The core experience is: There is suffering, but there should be none. This is the starting point of true philosophy, meaning that philosophy is inherently normative. But if there’s suffering in the world and if suffering is bad, then the world is bad. If the world was bad in itself, it’d be best, if it ended as soon as possible. But that would lead to an absurd conclusion — Auschwitz wouldn’t be an expression of inhumanity, but rather the pinnacle of humanity. If humans are mere things and humans were destroyed as things in the Shoah, then the Shoah is the point where humanity realizes itself. This would render all critique void. Therefore, only in the possibility of the end of suffering can there still be hope for humanity. This possibility is incredibly small, it is barely conceivable. The only stance that you can take is a negative one, because positive utopias would once again try to give suffering a sense, while absolute nihilism not only leads to absurd and impossible conclusions that can only lead to silence and death (each breath that the nihilist takes disproves him) but also simply disintegrates in the most mundane of all humane gestures:
“And yet the lighting up of an eye, indeed the feeble tail-wagging of a dog one gave a tidbit it promptly forgets, would make the ideal of nothingness evaporate” (380).

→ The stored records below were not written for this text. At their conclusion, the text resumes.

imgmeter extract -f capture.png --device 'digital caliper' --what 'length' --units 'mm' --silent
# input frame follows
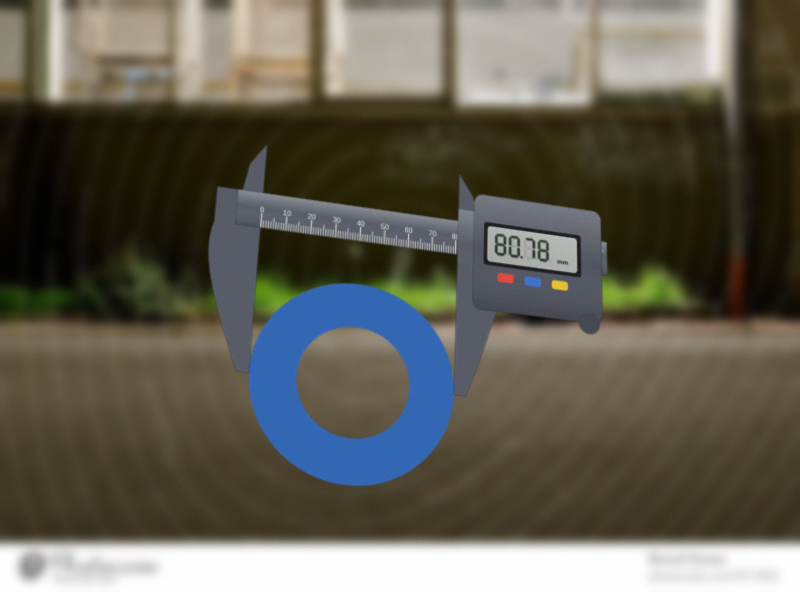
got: 80.78 mm
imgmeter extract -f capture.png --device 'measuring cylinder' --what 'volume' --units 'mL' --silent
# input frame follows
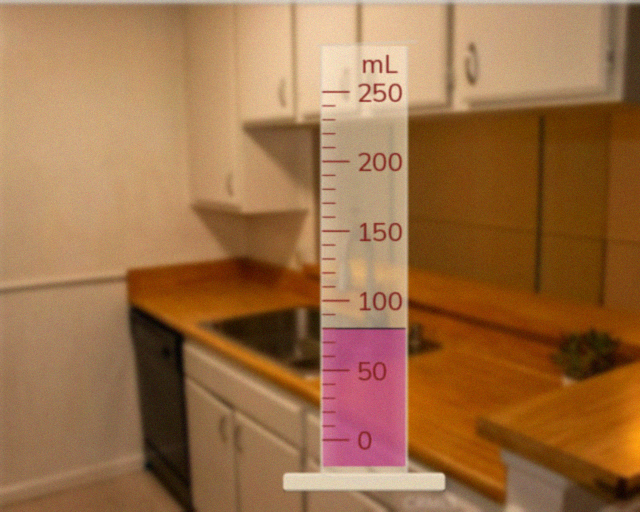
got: 80 mL
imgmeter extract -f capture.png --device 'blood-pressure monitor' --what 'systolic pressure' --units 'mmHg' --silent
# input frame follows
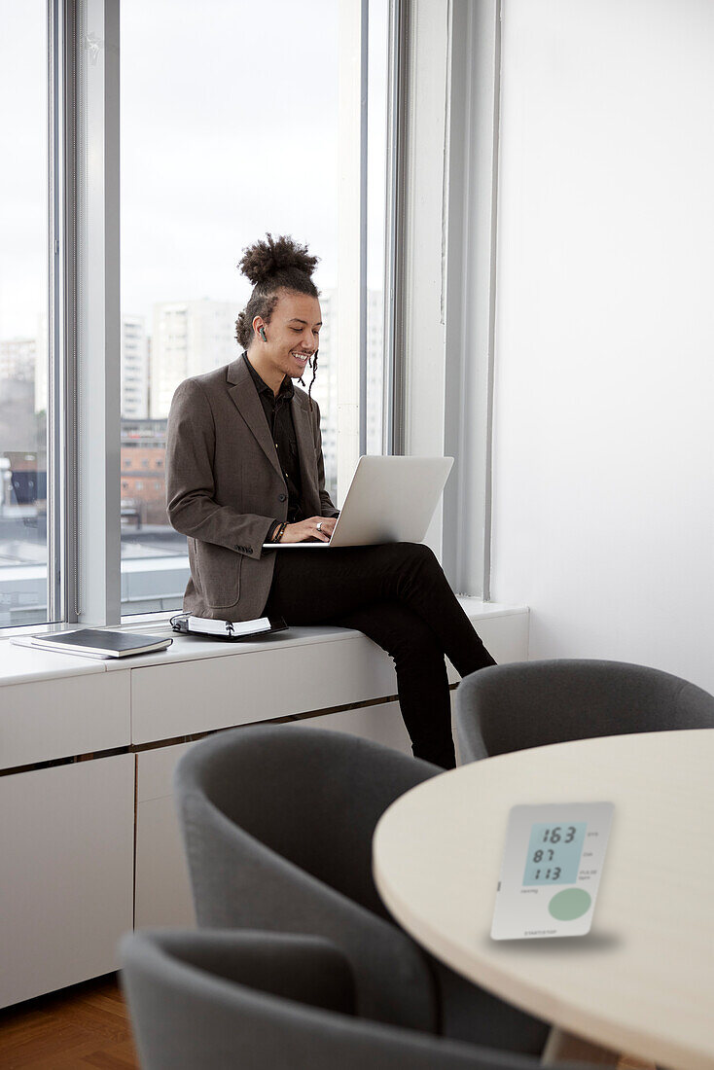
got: 163 mmHg
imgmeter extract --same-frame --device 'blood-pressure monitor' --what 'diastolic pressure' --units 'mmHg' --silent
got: 87 mmHg
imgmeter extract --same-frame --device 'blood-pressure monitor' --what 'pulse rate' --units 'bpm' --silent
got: 113 bpm
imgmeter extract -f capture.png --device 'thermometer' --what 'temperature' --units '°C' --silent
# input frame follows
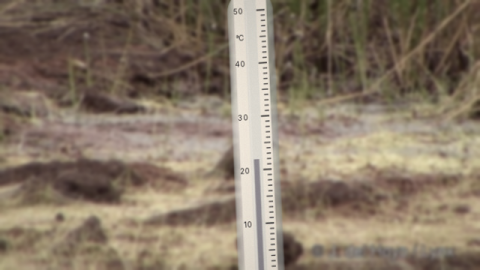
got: 22 °C
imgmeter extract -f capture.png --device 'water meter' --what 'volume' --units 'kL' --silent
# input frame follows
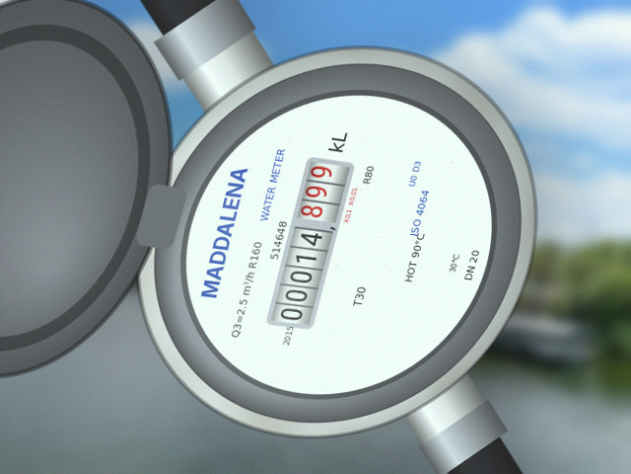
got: 14.899 kL
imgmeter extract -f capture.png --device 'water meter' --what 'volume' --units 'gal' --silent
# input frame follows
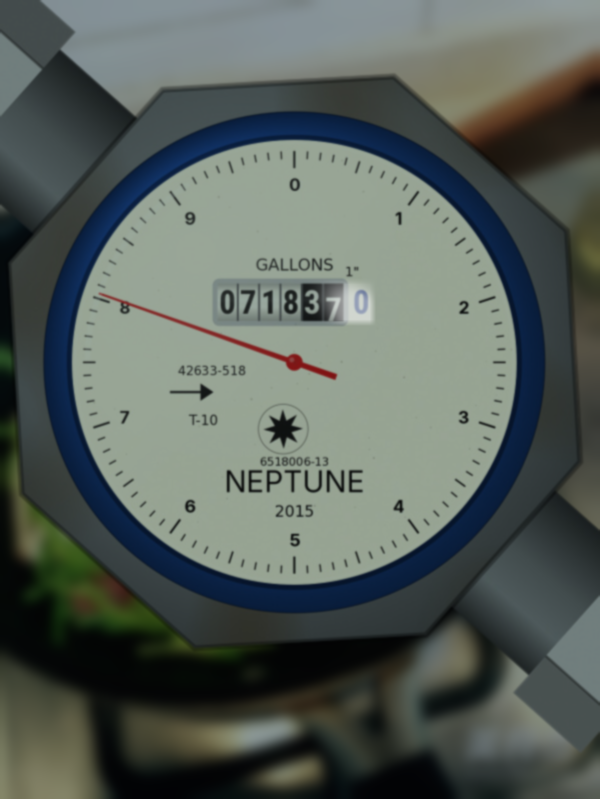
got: 718368.0 gal
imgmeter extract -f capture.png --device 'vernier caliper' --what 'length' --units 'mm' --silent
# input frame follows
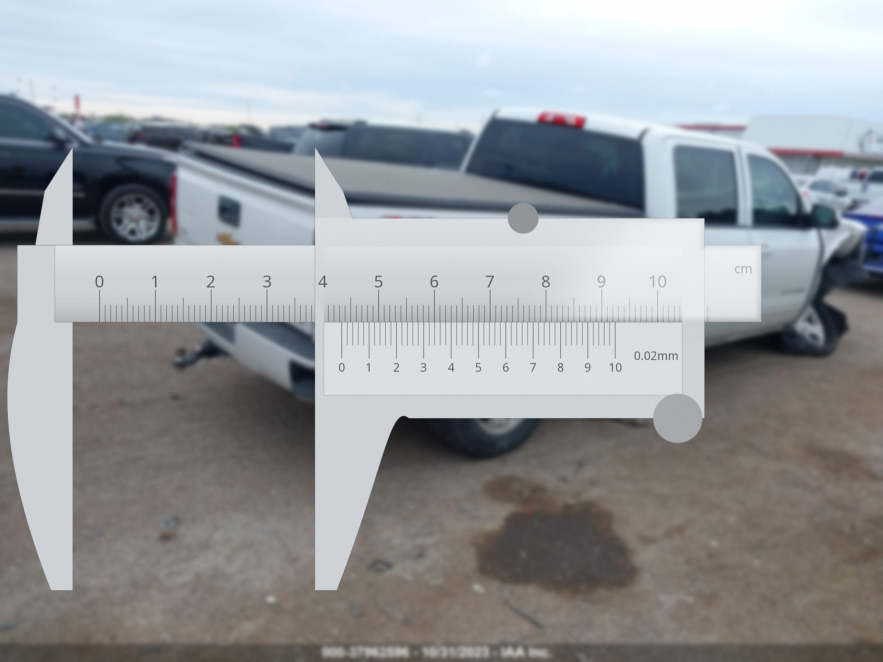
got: 43.4 mm
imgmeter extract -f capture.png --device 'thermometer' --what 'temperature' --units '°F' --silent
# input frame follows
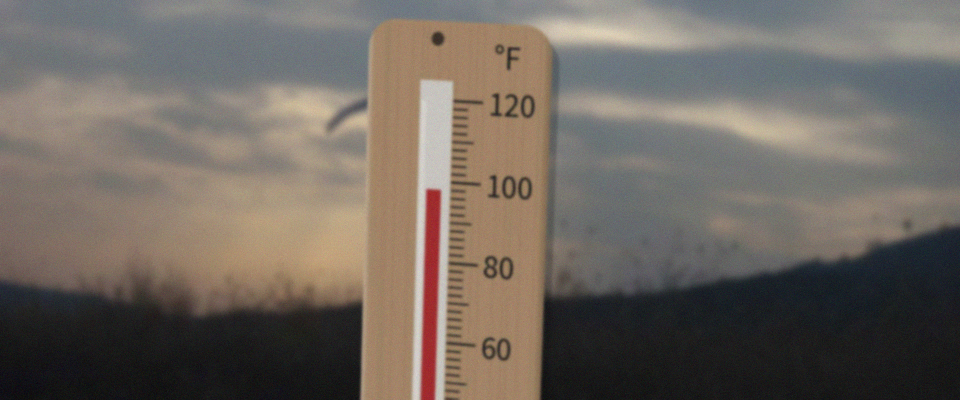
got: 98 °F
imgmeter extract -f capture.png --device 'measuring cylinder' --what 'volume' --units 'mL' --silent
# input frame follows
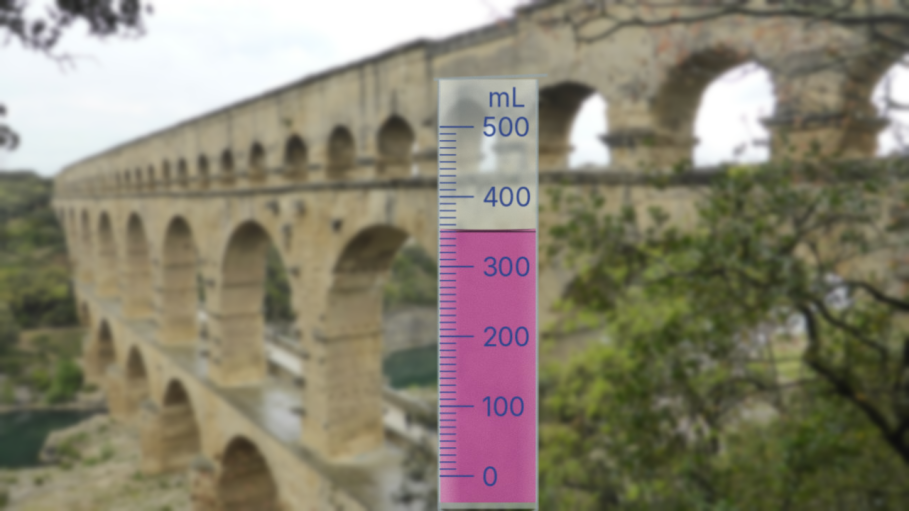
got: 350 mL
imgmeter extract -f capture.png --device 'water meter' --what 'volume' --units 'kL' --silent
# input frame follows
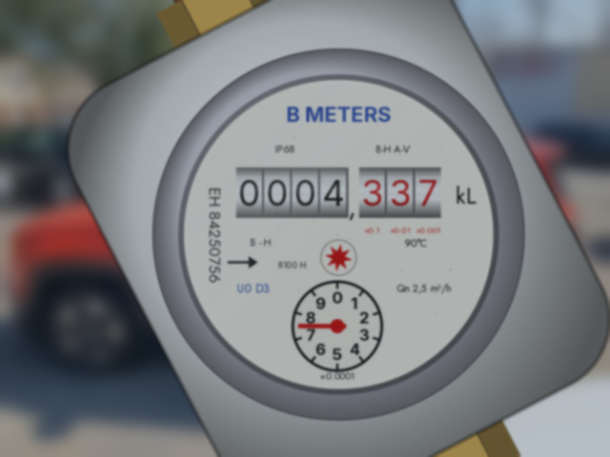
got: 4.3377 kL
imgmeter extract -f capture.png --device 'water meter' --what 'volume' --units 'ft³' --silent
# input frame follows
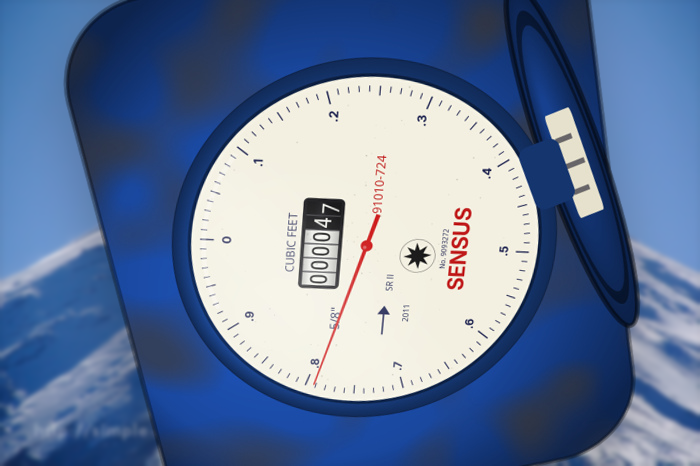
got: 46.79 ft³
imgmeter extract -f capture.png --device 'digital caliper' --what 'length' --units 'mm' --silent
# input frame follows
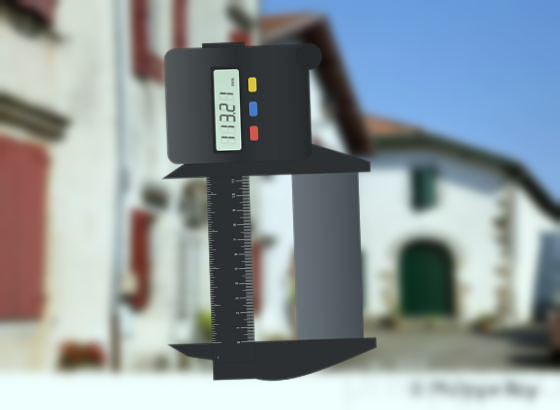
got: 113.21 mm
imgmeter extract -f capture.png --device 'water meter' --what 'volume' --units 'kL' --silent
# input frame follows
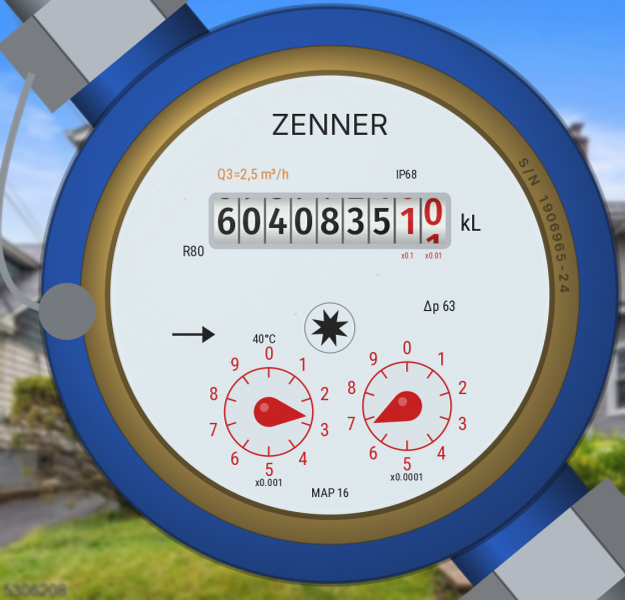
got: 6040835.1026 kL
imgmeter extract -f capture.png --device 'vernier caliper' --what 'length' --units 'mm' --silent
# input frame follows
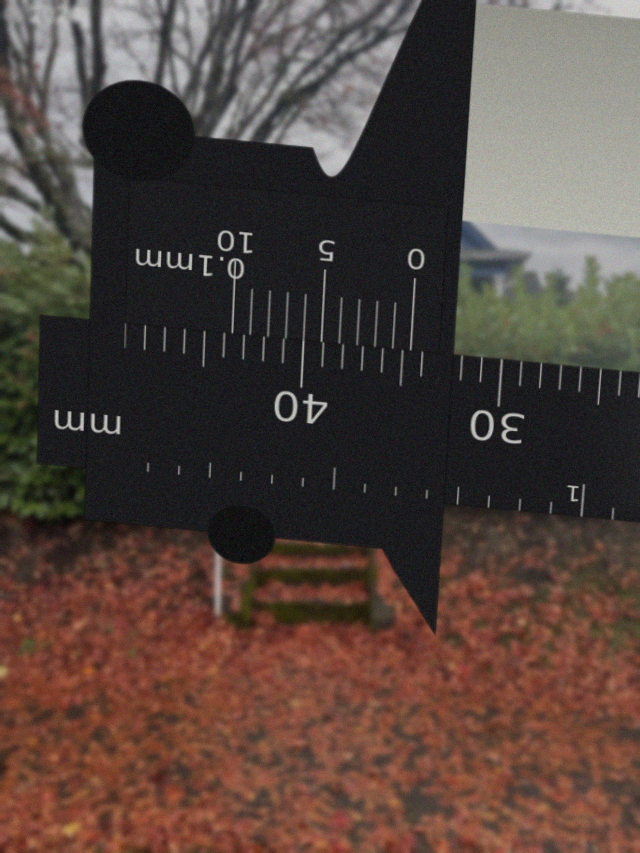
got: 34.6 mm
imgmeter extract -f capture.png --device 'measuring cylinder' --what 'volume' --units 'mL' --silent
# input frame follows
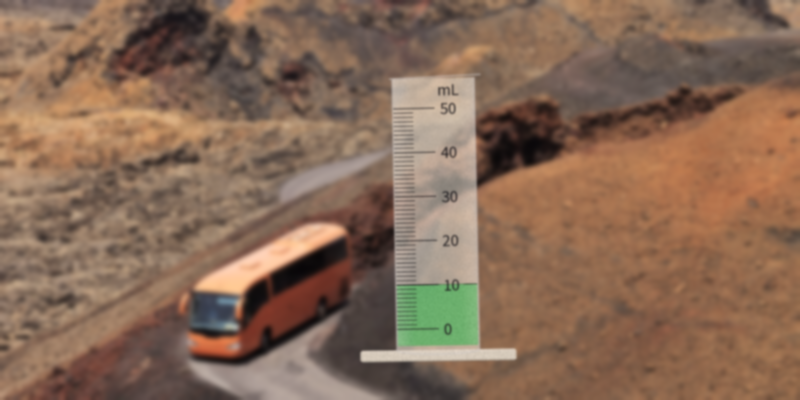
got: 10 mL
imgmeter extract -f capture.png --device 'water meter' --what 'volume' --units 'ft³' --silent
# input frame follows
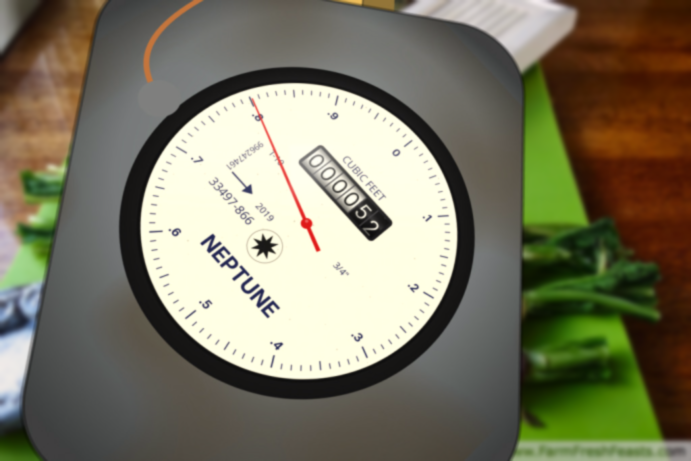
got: 51.80 ft³
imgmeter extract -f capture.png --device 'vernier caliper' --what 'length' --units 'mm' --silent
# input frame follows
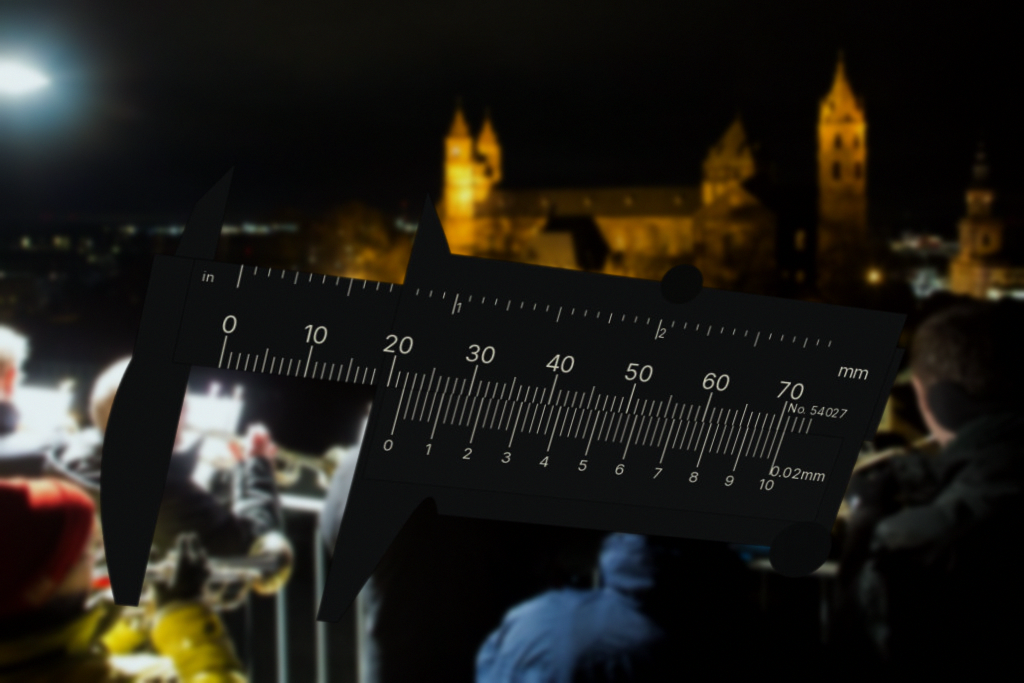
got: 22.0 mm
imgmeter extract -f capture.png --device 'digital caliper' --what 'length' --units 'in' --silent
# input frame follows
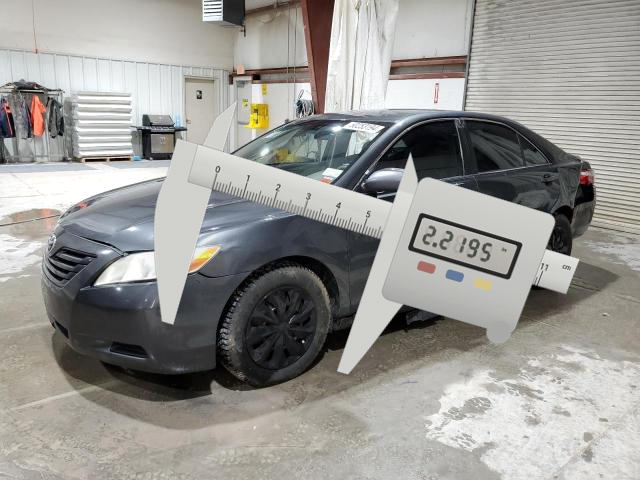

What remains is the necessary question of why humans are more than things, and the ethical impulse that it must be so. This is not a comfortable position to be in, but necessarily so. Because the only possibility of sense that we can attain for ourselves and that we can attribute to others is by striving to reduce suffering in this world. As long as there’s suffering, the world is devoid of sense, for ourselves and for others; only a world where no human being is treated as a thing can hope for such a claim. But “hope is for the hopeless,” as Walter Benjamin understood.
Works Cited
Theodor W. Adorno, Negative Dialectics. Routledge, London/New York, 2004.